Individualised Healthy Dietary Management
(call for sponsorship)
People have three meals a day, 365 days a year. Dietary intakes can have significant impact on human bodies. Some of the impacts are applicable to majority of people. For example, the over prevalence of diabetes in the modern society is mainly caused by unhealthy lifestyle and over intake of calories. Some of the impacts vary largely on individuals. A group of people, although being very slim or with perfect BMI, have fatty liver.
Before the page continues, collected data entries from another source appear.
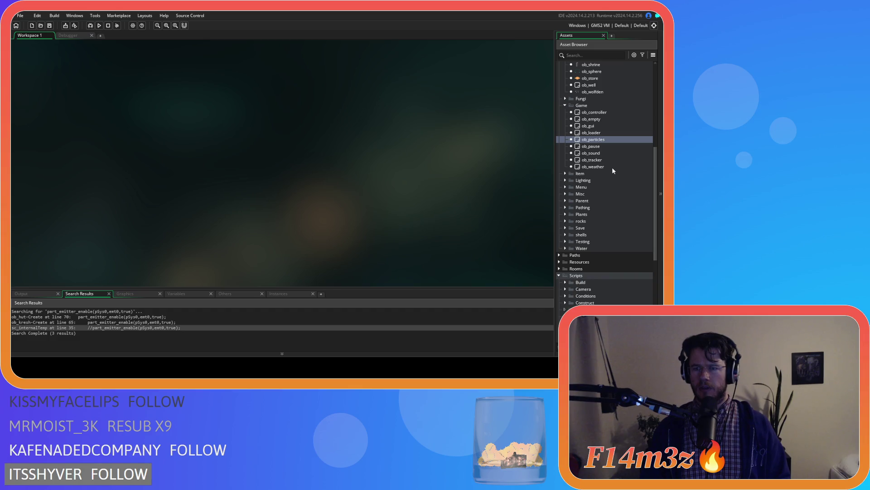
scroll(591, 201, up, 1)
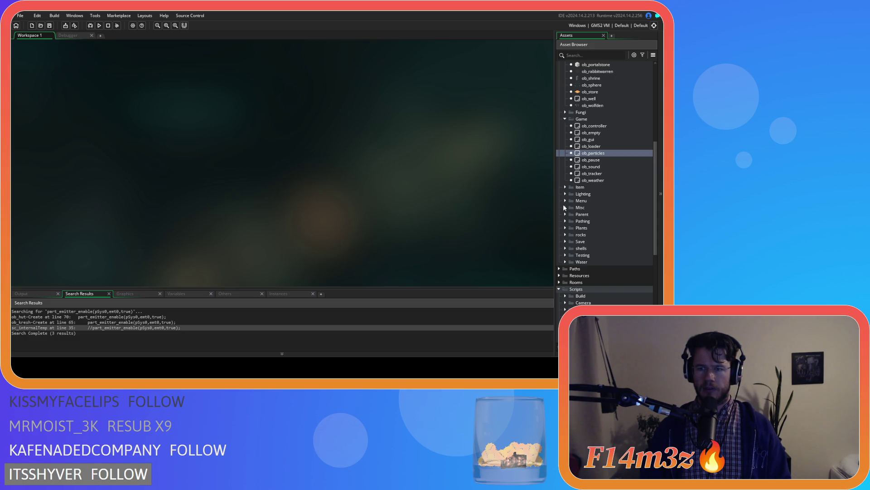
scroll(563, 207, down, 1)
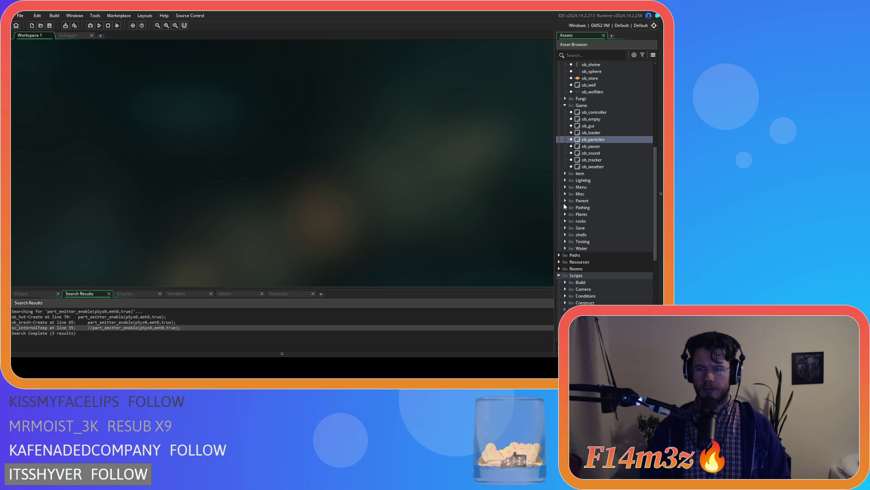
scroll(564, 204, down, 4)
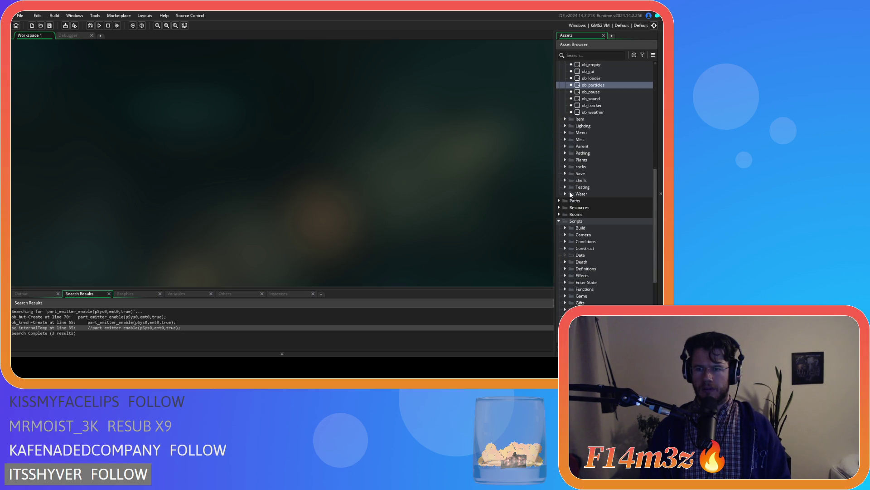
Search ob_save's Key Press - F5 code for 'avesavePar', then close ob_save
click(565, 173)
double_click(585, 186)
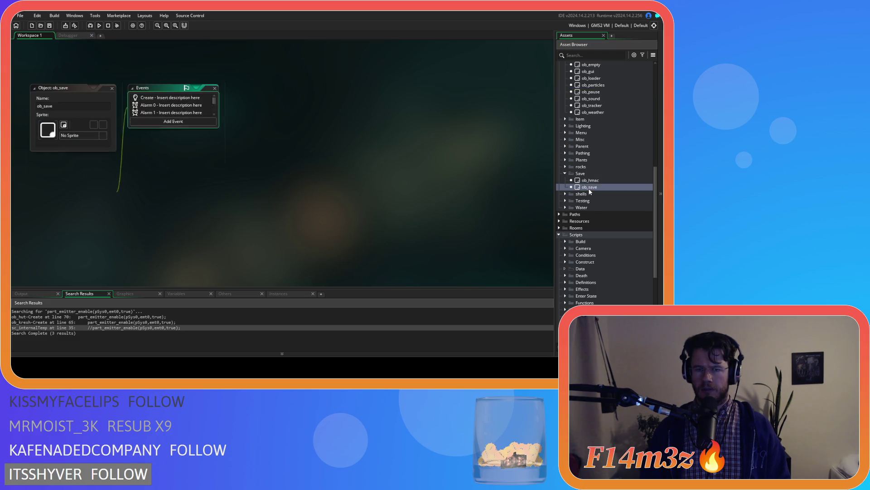
double_click(172, 129)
This project develops software agent which incorporate artificial intelligent technologies to perform individualised dietary education and management. Software agents as personal assistants are able to record and monitor people pre-clinical health condition, such as blood pressure trends, body temperature variations and etc. With body type classification and expert knowledge, software agents will perform data analysis of the record and help people understand their own body. Together with knowledge of nutrition characteristics of different food, recommend people on how they shall adjust their dietary intakes to best suit their body needs, prevent chronic disorder and improve general well being.
Generally, Australia public do not have these knowledge. Statistics has shown that many Australians have wrong impression of their health status. For example, about half of Australians who are overweighted do not realise that they are. Additionally, few Australian record, monitor or manage their health status, nor do they have tried to conduct data analysis on the records. In many cases, the disorder symptoms exist for a long time till it is developed into a disease. Personalised nutrition management is of significant benefit to individuals and the Medicare system.